■ Try it
Output the lines from the top of the entries below to the line with "Successful solutions: 0", both included, exactly and without pictures.

■ The data
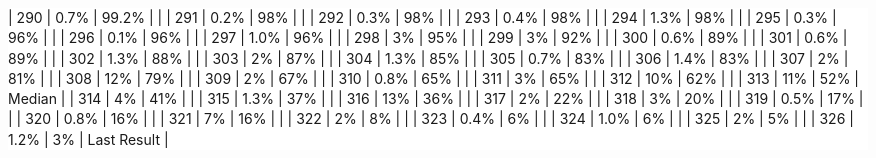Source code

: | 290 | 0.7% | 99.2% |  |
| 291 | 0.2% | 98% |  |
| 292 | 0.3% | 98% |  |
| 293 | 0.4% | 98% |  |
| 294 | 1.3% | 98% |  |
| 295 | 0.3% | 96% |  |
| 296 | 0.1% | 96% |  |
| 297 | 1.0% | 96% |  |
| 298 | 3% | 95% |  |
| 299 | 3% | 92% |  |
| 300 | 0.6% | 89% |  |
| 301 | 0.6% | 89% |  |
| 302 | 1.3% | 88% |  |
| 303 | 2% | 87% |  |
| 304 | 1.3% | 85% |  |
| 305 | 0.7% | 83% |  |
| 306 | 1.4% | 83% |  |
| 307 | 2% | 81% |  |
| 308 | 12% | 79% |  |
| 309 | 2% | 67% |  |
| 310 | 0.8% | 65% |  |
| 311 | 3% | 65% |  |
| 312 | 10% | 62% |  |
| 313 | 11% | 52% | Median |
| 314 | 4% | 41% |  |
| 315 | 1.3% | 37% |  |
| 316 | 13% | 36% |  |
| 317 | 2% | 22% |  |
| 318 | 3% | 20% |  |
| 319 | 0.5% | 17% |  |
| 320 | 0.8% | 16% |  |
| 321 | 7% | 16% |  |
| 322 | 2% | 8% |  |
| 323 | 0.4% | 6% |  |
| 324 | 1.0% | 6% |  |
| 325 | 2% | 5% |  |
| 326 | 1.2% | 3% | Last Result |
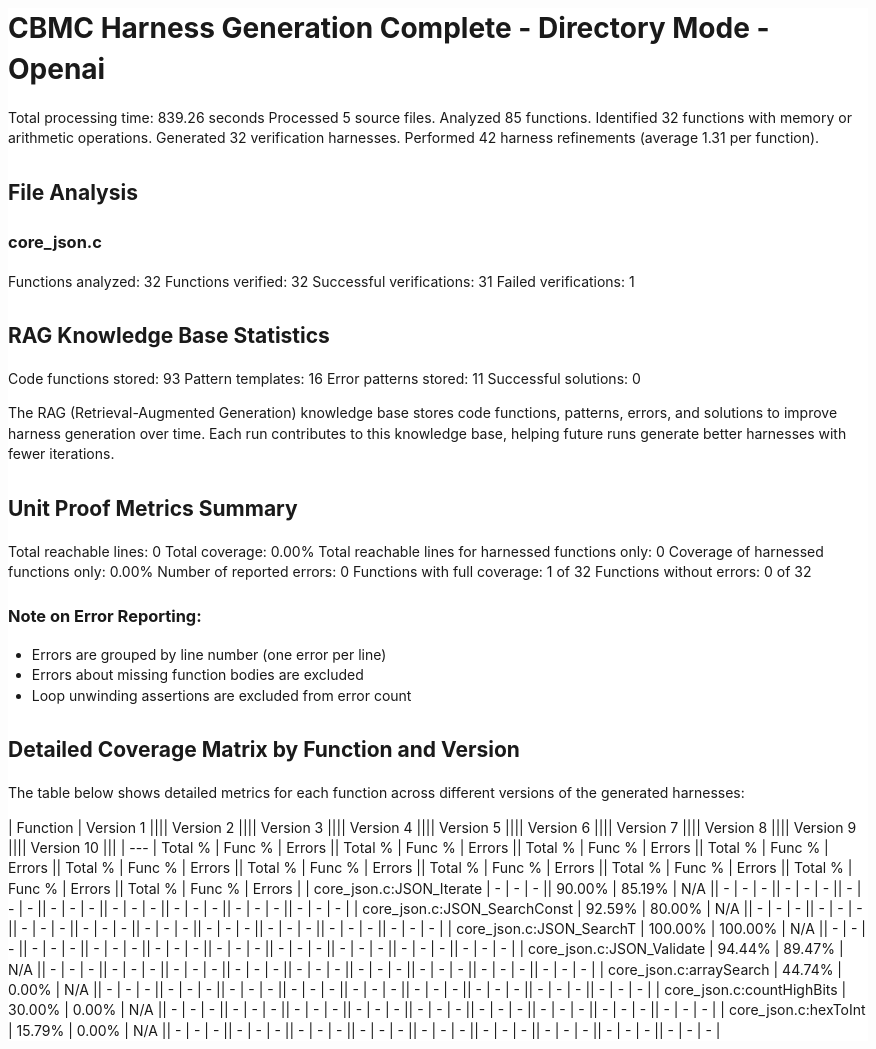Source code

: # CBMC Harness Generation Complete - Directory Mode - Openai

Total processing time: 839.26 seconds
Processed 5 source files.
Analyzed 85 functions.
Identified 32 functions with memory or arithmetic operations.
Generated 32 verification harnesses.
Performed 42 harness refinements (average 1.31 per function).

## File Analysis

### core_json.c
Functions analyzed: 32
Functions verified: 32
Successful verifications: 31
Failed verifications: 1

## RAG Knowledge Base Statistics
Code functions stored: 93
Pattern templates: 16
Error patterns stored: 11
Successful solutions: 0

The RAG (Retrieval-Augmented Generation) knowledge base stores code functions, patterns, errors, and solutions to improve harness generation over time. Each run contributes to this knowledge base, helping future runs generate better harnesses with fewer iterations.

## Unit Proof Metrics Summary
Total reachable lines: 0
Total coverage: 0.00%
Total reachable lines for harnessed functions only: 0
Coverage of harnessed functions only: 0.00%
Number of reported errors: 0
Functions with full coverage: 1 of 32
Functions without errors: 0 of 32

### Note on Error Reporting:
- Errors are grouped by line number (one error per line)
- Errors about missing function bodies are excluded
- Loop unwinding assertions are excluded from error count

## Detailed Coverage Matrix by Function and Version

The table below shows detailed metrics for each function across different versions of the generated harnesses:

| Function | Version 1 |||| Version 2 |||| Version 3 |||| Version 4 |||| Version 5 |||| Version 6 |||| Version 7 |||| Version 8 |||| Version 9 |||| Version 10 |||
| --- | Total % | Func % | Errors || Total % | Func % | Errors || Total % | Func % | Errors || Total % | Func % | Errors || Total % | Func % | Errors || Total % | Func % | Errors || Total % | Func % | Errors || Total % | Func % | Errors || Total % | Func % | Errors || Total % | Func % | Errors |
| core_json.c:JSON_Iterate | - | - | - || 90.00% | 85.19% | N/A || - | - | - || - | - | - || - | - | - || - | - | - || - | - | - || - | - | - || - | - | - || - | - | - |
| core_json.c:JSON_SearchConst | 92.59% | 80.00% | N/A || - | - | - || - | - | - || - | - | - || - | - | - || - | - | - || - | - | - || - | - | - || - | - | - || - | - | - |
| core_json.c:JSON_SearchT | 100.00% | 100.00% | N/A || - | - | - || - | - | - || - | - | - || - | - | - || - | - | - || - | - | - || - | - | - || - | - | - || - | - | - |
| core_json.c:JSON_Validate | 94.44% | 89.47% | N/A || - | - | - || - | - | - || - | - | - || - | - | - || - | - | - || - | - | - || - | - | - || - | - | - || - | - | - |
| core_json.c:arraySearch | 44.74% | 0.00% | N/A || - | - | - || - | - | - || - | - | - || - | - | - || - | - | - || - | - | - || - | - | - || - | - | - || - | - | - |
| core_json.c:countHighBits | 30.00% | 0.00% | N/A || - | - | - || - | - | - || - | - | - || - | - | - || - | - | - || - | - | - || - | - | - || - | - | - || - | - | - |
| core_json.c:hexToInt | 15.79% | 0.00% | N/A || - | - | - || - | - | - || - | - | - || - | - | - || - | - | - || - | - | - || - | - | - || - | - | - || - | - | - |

■ Exercise result
Source code

: | 290 | 0.7% | 99.2% |  |
| 291 | 0.2% | 98% |  |
| 292 | 0.3% | 98% |  |
| 293 | 0.4% | 98% |  |
| 294 | 1.3% | 98% |  |
| 295 | 0.3% | 96% |  |
| 296 | 0.1% | 96% |  |
| 297 | 1.0% | 96% |  |
| 298 | 3% | 95% |  |
| 299 | 3% | 92% |  |
| 300 | 0.6% | 89% |  |
| 301 | 0.6% | 89% |  |
| 302 | 1.3% | 88% |  |
| 303 | 2% | 87% |  |
| 304 | 1.3% | 85% |  |
| 305 | 0.7% | 83% |  |
| 306 | 1.4% | 83% |  |
| 307 | 2% | 81% |  |
| 308 | 12% | 79% |  |
| 309 | 2% | 67% |  |
| 310 | 0.8% | 65% |  |
| 311 | 3% | 65% |  |
| 312 | 10% | 62% |  |
| 313 | 11% | 52% | Median |
| 314 | 4% | 41% |  |
| 315 | 1.3% | 37% |  |
| 316 | 13% | 36% |  |
| 317 | 2% | 22% |  |
| 318 | 3% | 20% |  |
| 319 | 0.5% | 17% |  |
| 320 | 0.8% | 16% |  |
| 321 | 7% | 16% |  |
| 322 | 2% | 8% |  |
| 323 | 0.4% | 6% |  |
| 324 | 1.0% | 6% |  |
| 325 | 2% | 5% |  |
| 326 | 1.2% | 3% | Last Result |
Source code

: # CBMC Harness Generation Complete - Directory Mode - Openai

Total processing time: 839.26 seconds
Processed 5 source files.
Analyzed 85 functions.
Identified 32 functions with memory or arithmetic operations.
Generated 32 verification harnesses.
Performed 42 harness refinements (average 1.31 per function).

## File Analysis

### core_json.c
Functions analyzed: 32
Functions verified: 32
Successful verifications: 31
Failed verifications: 1

## RAG Knowledge Base Statistics
Code functions stored: 93
Pattern templates: 16
Error patterns stored: 11
Successful solutions: 0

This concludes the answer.